Nous voyons tous les jours que dans les cas de harcèlement la première réaction des médias et de l’opinion publique est d’essayer de trouver un coupable, un responsable de la souffrance sur le lieu de travail. Ce qui fait perdre de vue la dimension interactionnelle des faits de harcèlement. Claude de SCORRAILLE, dans son livre Quand le travail fait mal (InterÉditions) nous éclaire à ce sujet. Voici un extrait du chapitre dédié à la résolution des problématiques de harcèlement.

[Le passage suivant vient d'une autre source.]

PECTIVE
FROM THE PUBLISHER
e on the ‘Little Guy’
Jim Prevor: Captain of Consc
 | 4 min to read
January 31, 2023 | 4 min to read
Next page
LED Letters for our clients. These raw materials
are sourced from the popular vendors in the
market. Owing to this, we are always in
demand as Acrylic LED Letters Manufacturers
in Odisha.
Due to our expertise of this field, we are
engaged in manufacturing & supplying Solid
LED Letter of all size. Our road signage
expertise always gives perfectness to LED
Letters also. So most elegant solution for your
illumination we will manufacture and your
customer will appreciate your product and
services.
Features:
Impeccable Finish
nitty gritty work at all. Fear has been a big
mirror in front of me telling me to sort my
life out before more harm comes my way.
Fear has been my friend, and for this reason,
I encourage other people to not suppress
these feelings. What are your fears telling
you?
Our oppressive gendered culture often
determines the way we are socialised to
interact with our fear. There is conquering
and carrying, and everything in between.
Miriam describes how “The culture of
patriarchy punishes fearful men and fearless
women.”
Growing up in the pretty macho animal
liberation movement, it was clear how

Il n’y a pas de « harceleur-bourreau », pas de « harcelé-victime », mais une relation complémentaire rigide dans laquelle deux individus se retrouvent prisonniers. Le processus de harcèlement est un peu comme une “danse interactionnelle” entre deux partenaires qui sont respectivement bloqués en position haute et en position basse, chacun cherchant à défendre sa vision de la situation. La relation se retrouve coincée dans un jeu sans fin, avec un perdant et un gagnant.

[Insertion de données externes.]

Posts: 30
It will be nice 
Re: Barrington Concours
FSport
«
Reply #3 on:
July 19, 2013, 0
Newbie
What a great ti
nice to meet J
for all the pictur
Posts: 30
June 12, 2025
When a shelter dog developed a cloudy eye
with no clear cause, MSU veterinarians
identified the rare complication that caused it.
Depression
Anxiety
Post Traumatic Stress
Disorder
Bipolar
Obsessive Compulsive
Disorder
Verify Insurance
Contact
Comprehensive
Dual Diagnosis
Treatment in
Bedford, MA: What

Le processus relationnel d’une situation de harcèlement se fonde sur une logique de type contradictoire. Le « harceleur » propose une relation que le « harcelé » accepte dans un compromis qui le fragilise. D’une certaine manière, il dit « oui » à la règle proposée, mais dans les interactions il agit comme s’il remettait en question son « oui ». Il dit « oui » à quelque chose et ensuite, il dit « non » à cette même chose. Le premier se met en position haute, sur un mode injonctif qui pourrait se traduire par : « je te commande », le second se met en position basse et lui répond : « oui, tu me commandes, je me sens obligé de dire oui et je me sens également obligé de me défendre contre ce qui ne me convient pas ». La défense de l’un alimente l’insistance de l’autre qui réactive d’autant la défense du premier en retour. Et là, la boucle est bouclée.

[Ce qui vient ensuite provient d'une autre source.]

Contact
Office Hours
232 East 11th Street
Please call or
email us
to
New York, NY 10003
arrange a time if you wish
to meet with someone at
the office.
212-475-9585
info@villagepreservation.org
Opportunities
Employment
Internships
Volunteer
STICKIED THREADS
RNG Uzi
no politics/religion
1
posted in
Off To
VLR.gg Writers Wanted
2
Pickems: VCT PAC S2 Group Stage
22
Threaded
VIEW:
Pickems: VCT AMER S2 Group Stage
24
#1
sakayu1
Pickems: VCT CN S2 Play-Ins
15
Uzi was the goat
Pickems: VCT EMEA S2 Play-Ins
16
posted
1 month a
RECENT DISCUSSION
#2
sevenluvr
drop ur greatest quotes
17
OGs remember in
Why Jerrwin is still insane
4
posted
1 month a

Par un effet de rigidification et de redondance des interactions, chacun se fige dans sa stratégie, sa communication et son attitude relationnelle pour prendre le dessus. Chacun se sent coincé dans le rôle qu’il joue dans cette relation et ne sait plus comment en modifier les règles du jeu. L’un comme l’autre peut être amené à éviter l’autre et quand ce n’est pas possible, alors il cherche à contrôler l’autre (on insiste, on se justifie, on rentre dans les détails, etc.), jusqu’à donner du sens à son impuissance sur l’autre. Chacun finit par se plaindre de l’autre, en le qualifiant indépendamment de ce qu’il fait lui-même.